Lycéen, vers 12 ans, après un petit succès auprès de l’Académie du Nord dans une reportage photographique sur la ville et le port de Boulogne-sur-Mer, je voulais devenir « Photographe ». Cette perspective a trouvé confirmation trois années plus tard, après le décès de mon père, car pendant les vacances, pour aider l’économie familiale, je trouvais un petit travail d’été comme « photographe de rue » sur les plages du Touquet, Stella-plage, Merlimont (plus de vingt km de sable). Une aventure qui m’a déterminé dans ce choix.

A 16 ans et quelques mois je rentrais à l’école des Beaux-Arts de Boulogne-sur-Mer, assuré de ma médiocrité en matière d’art…

C’est là que ma vie d’adolescent a basculé.
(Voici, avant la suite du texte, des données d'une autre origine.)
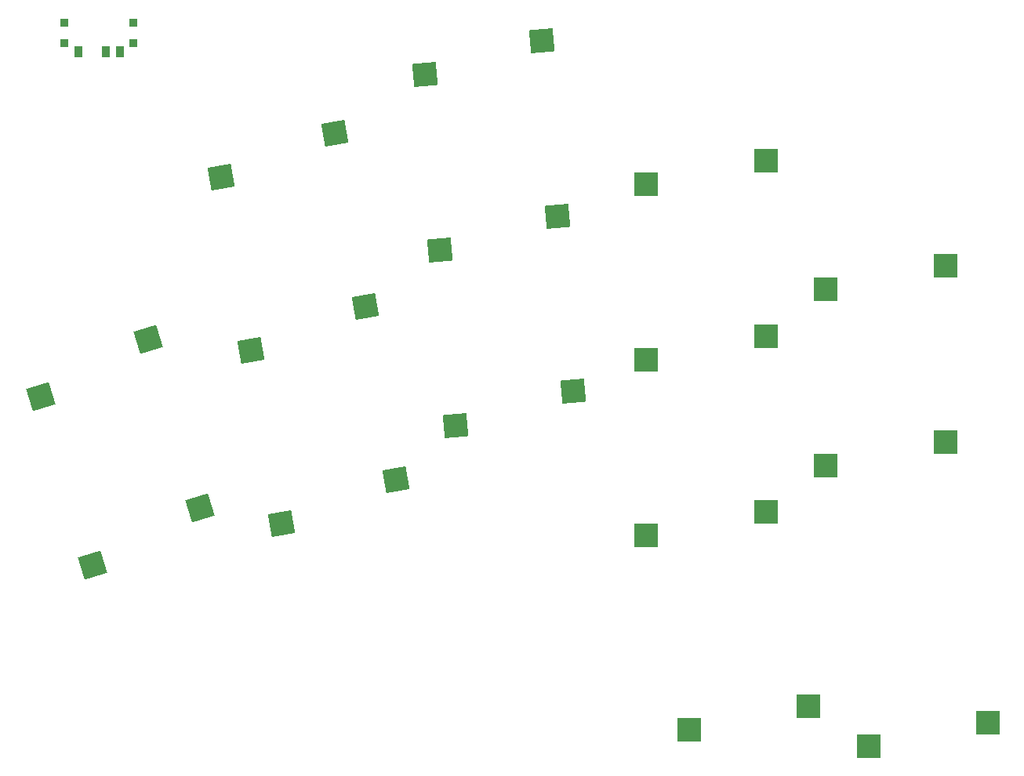
<source format=gbr>
%TF.GenerationSoftware,KiCad,Pcbnew,(6.0.7-1)-1*%
%TF.CreationDate,2022-08-15T15:56:19+02:00*%
%TF.ProjectId,wizza,77697a7a-612e-46b6-9963-61645f706362,v1.0.0*%
%TF.SameCoordinates,Original*%
%TF.FileFunction,Paste,Bot*%
%TF.FilePolarity,Positive*%
%FSLAX46Y46*%
G04 Gerber Fmt 4.6, Leading zero omitted, Abs format (unit mm)*
G04 Created by KiCad (PCBNEW (6.0.7-1)-1) date 2022-08-15 15:56:19*
%MOMM*%
%LPD*%
G01*
G04 APERTURE LIST*
G04 Aperture macros list*
%AMRotRect*
0 Rectangle, with rotation*
0 The origin of the aperture is its center*
0 $1 length*
0 $2 width*
0 $3 Rotation angle, in degrees counterclockwise*
0 Add horizontal line*
21,1,$1,$2,0,0,$3*%
G04 Aperture macros list end*
%ADD10RotRect,2.550000X2.500000X5.000000*%
%ADD11RotRect,2.550000X2.500000X10.000000*%
%ADD12RotRect,2.550000X2.500000X17.000000*%
%ADD13R,2.550000X2.500000*%
%ADD14R,0.900000X0.900000*%
%ADD15R,0.900000X1.250000*%
G04 APERTURE END LIST*
D10*
%TO.C,S7*%
X241811409Y-82592881D03*
X254467842Y-78935884D03*
%TD*%
%TO.C,S8*%
X240155450Y-63665182D03*
X252811883Y-60008185D03*
%TD*%
D11*
%TO.C,S4*%
X221407992Y-93417383D03*
X233697535Y-88671221D03*
%TD*%
D12*
%TO.C,S1*%
X204248143Y-116631280D03*
X215867670Y-110422777D03*
%TD*%
D13*
%TO.C,S9*%
X264030601Y-113446367D03*
X276957601Y-110906367D03*
%TD*%
%TO.C,S12*%
X283430601Y-105846367D03*
X296357601Y-103306367D03*
%TD*%
%TO.C,S14*%
X268655601Y-134446367D03*
X281582601Y-131906367D03*
%TD*%
D11*
%TO.C,S3*%
X224707308Y-112128730D03*
X236996851Y-107382568D03*
%TD*%
D14*
%TO.C,T2*%
X208650615Y-58006416D03*
X201250615Y-58006416D03*
X208650615Y-60206416D03*
X201250615Y-60206416D03*
D15*
X202700615Y-61181416D03*
X205700615Y-61181416D03*
X207200615Y-61181416D03*
%TD*%
D10*
%TO.C,S6*%
X243467369Y-101520580D03*
X256123802Y-97863583D03*
%TD*%
D13*
%TO.C,S15*%
X288055601Y-136156367D03*
X300982601Y-133616367D03*
%TD*%
%TO.C,S11*%
X264030601Y-75446367D03*
X276957601Y-72906367D03*
%TD*%
D12*
%TO.C,S2*%
X198693080Y-98461489D03*
X210312607Y-92252986D03*
%TD*%
D13*
%TO.C,S13*%
X283430601Y-86846367D03*
X296357601Y-84306367D03*
%TD*%
D11*
%TO.C,S5*%
X218108677Y-74706036D03*
X230398220Y-69959874D03*
%TD*%
D13*
%TO.C,S10*%
X264030601Y-94446367D03*
X276957601Y-91906367D03*
%TD*%
M02*

</source>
Mon professeur principal, Maître Emmanuel Jonquière me demanda, quelques semaines après le rentrée : « Vous faîtes quoi ce week-end ? ». Je n’osais lui répondre que je m’adonnais à deux sports : la course à pied (demi-fond) et le « rock and roll ». Lui faisant part d’une vague indécision, il me demanda si je pouvais venir l’aider à préparer un plafond, des murs et des portes (à laquer 7 couches) dans l’appartement dans lequel il venait d’emménager. « Sympath » comme week-ends pour un danseur… Mais c’est à partir là que j’ai appris le soin, la patience, la couleur etc… pour la vie.

Cependant, le travail (de galérien) valant récompense, le mai-maître m’a emmené pendant les vacances de Noël dans la famille de son épouse à Amsterdam. La journée nous écumions les Musées (Rijksmuséum à Amsterdam, musée Frans Hals à Haarlem…), visite guidée bien sûr, avec étude de la lumière (J. Vermeer), la composition, la couleur et  le traitement des couches (Ronde de nuit de Rembrandt) etc. Le soir, mon maître me confiait à ses neveux, lesquels m’entrainaient dans les « boites » à la mode à cette époque (Paradiso, DKU etc) pour un petit supplément d’éducation…

J’en revenais la tête dans les étoiles, mieux disposé pour les futurs ponçages …
Merci Maître. Merci Zer, Trugarez brasi Emmanuel.